- **THE TASK**
Without copying any picture, transcribe exactly the lines of the data below from the one containing "Hotel Noorjahan Grand" through the one containing "livan, and David".

[Stored data entries]
= = =

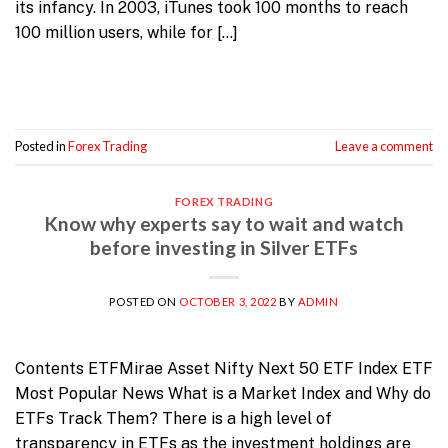
its infancy. In 2003, iTunes took 100 months to reach
100 million users, while for […]
Continue reading
→
Posted in
Forex Trading
Leave a comment
FOREX TRADING
Know why experts say to wait and watch
before investing in Silver ETFs
POSTED ON
OCTOBER 3, 2022
BY
ADMIN
Contents ETFMirae Asset Nifty Next 50 ETF Index ETF
Most Popular News What is a Market Index and Why do
ETFs Track Them? There is a high level of
transparency in ETFs as the investment holdings are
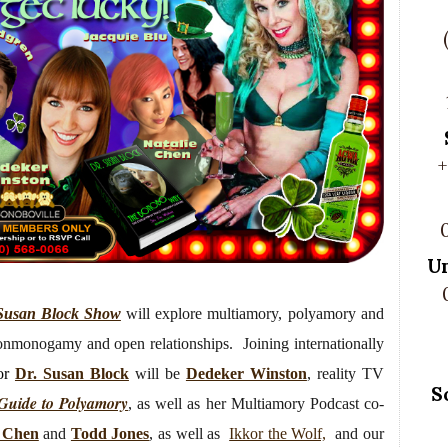
+
U
Susan Block Show
will
explore multiamory, polyamory and
nonmonogamy and open relationships. Joining internationally
or
Dr. Susan Block
will be
Dedeker Winston
, reality TV
S
 Guide to Polyamory
, as well as her Multiamory Podcast co-
e Chen
and
Todd Jones
, as well as
Ikkor the Wolf,
and our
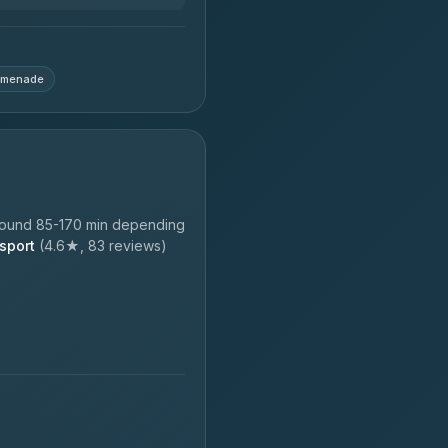
omenade
round 85-170 min depending
sport
(4.6★, 83 reviews)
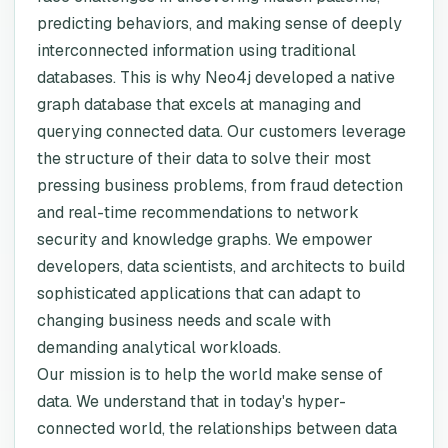
predicting behaviors, and making sense of deeply
interconnected information using traditional
databases. This is why Neo4j developed a native
graph database that excels at managing and
querying connected data. Our customers leverage
the structure of their data to solve their most
pressing business problems, from fraud detection
and real-time recommendations to network
security and knowledge graphs. We empower
developers, data scientists, and architects to build
sophisticated applications that can adapt to
changing business needs and scale with
demanding analytical workloads.
Our mission is to help the world make sense of
data. We understand that in today's hyper-
connected world, the relationships between data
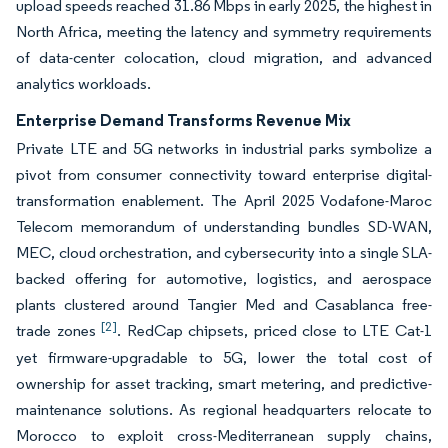
upload speeds reached 31.86 Mbps in early 2025, the highest in
North Africa, meeting the latency and symmetry requirements
of data-center colocation, cloud migration, and advanced
analytics workloads.
Enterprise Demand Transforms Revenue Mix
Private LTE and 5G networks in industrial parks symbolize a
pivot from consumer connectivity toward enterprise digital-
transformation enablement. The April 2025 Vodafone-Maroc
Telecom memorandum of understanding bundles SD-WAN,
MEC, cloud orchestration, and cybersecurity into a single SLA-
backed offering for automotive, logistics, and aerospace
plants clustered around Tangier Med and Casablanca free-
[2]
trade zones
. RedCap chipsets, priced close to LTE Cat-1
yet firmware-upgradable to 5G, lower the total cost of
ownership for asset tracking, smart metering, and predictive-
maintenance solutions. As regional headquarters relocate to
Morocco to exploit cross-Mediterranean supply chains,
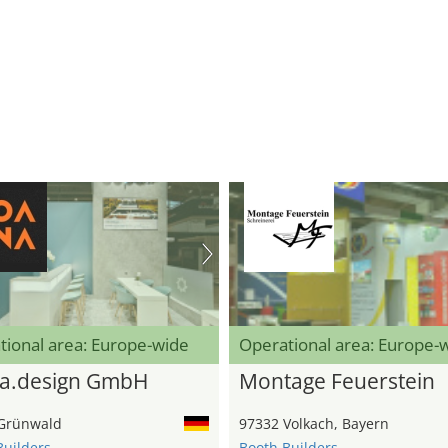
tional area: Europe-wide
Operational area: Europe-
a.design GmbH
Montage Feuerstein
Grünwald
97332 Volkach, Bayern
Builders
Booth Builders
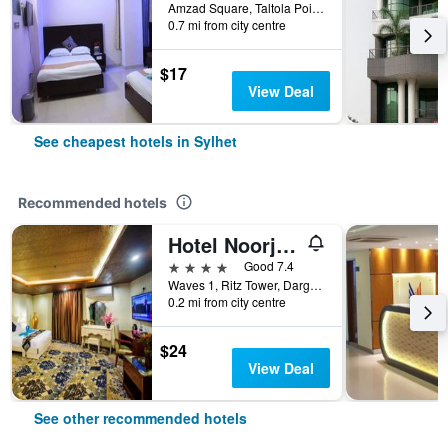
Amzad Square, Taltola Point, Sylhet, Bangladesh
0.7 mi from city centre
$17
View Deal
See cheapest hotels in Sylhet
Recommended hotels
Hotel Noorjahan Grand
4 stars
Good 7.4
Waves 1, Ritz Tower, Dargah Gate, Sylhet, Bangladesh
0.2 mi from city centre
$24
View Deal
See other recommended hotels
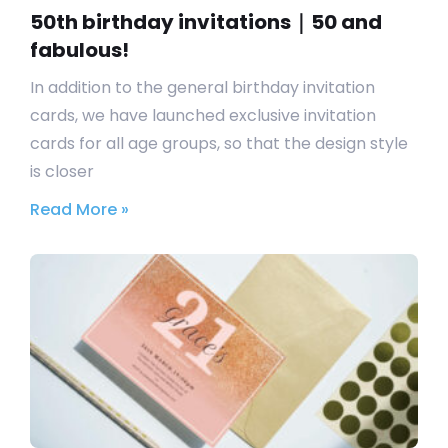
50th birthday invitations｜50 and
fabulous!
In addition to the general birthday invitation
cards, we have launched exclusive invitation
cards for all age groups, so that the design style
is closer
Read More »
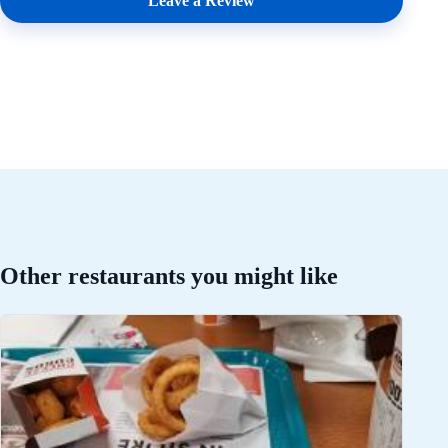
Leave a Review
Other restaurants you might like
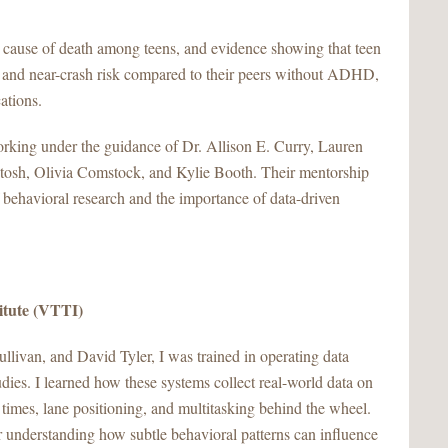
 cause of death among teens, and evidence showing that teen
 and near-crash risk compared to their peers without ADHD,
cations.
orking under the guidance of Dr. Allison E. Curry, Lauren
osh, Olivia Comstock, and Kylie Booth. Their mentorship
 behavioral research and the importance of data-driven
titute (VTTI)
livan, and David Tyler, I was trained in operating data
tudies. I learned how these systems collect real-world data on
 times, lane positioning, and multitasking behind the wheel.
 understanding how subtle behavioral patterns can influence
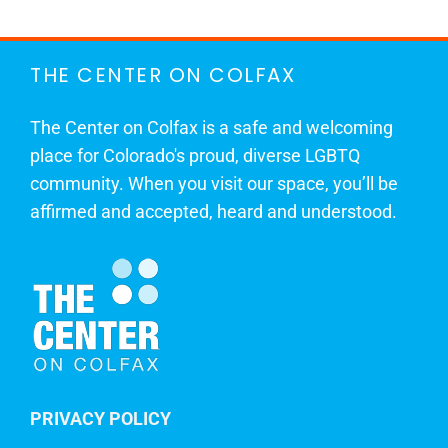
THE CENTER ON COLFAX
The Center on Colfax is a safe and welcoming
place for Colorado's proud, diverse LGBTQ
community. When you visit our space, you’ll be
affirmed and accepted, heard and understood.
PRIVACY POLICY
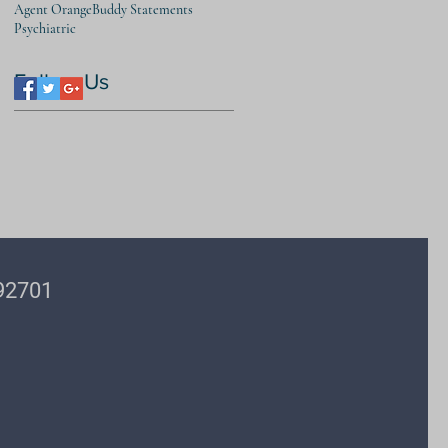
Agent Orange
Buddy Statements
Psychiatric
Follow Us
 92701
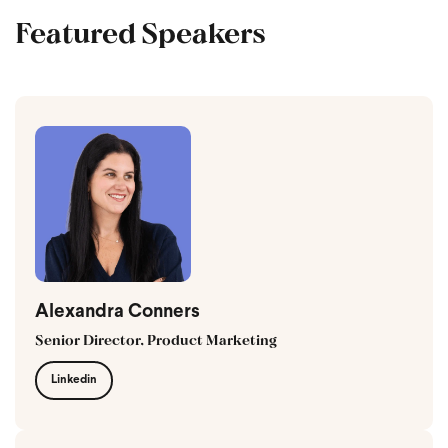
Featured Speakers
Alexandra Conners
Senior Director, Product Marketing
Linkedin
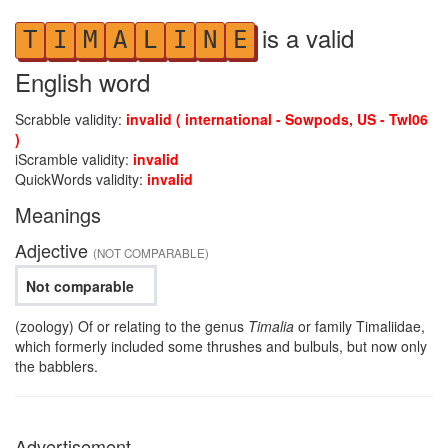
is a valid
T
I
M
A
L
I
N
E
English word
Scrabble validity:
invalid ( international - Sowpods, US - Twl06
)
iScramble validity:
invalid
QuickWords validity:
invalid
Meanings
Adjective
(NOT COMPARABLE)
Not comparable
(zoology) Of or relating to the genus
Timalia
or family Timaliidae,
which formerly included some thrushes and bulbuls, but now only
the babblers.
Advertisement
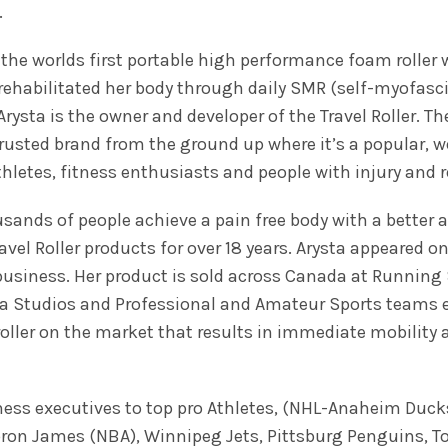
.
 – the worlds first portable high performance foam roller
rehabilitated her body through daily SMR (self-myofasc
 Arysta is the owner and developer of the Travel Roller. 
rusted brand from the ground up where it’s a popular, we
athletes, fitness enthusiasts and people with injury and 
ands of people achieve a pain free body with a better al
vel Roller products for over 18 years. Arysta appeared 
business. Her product is sold across Canada at Running 
a Studios and Professional and Amateur Sports teams etc
oller on the market that results in immediate mobility 
siness executives to top pro Athletes, (NHL-Anaheim Duc
bron James (NBA), Winnipeg Jets, Pittsburg Penguins, T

= = =

- **YOUR SOLUTION**
Hotel Noorjahan Grand
4 stars
Good 7.4
Waves 1, Ritz Tower, Dargah Gate, Sylhet, Bangladesh
0.2 mi from city centre
$24
View Deal
See other recommended hotels
50th birthday invitations｜50 and
fabulous!
In addition to the general birthday invitation
cards, we have launched exclusive invitation
cards for all age groups, so that the design style
is closer
Read More »
Leave a Review
Other restaurants you might like
 cause of death among teens, and evidence showing that teen
 and near-crash risk compared to their peers without ADHD,
cations.
orking under the guidance of Dr. Allison E. Curry, Lauren
osh, Olivia Comstock, and Kylie Booth. Their mentorship
 behavioral research and the importance of data-driven
titute (VTTI)
livan, and David Tyler, I was trained in operating data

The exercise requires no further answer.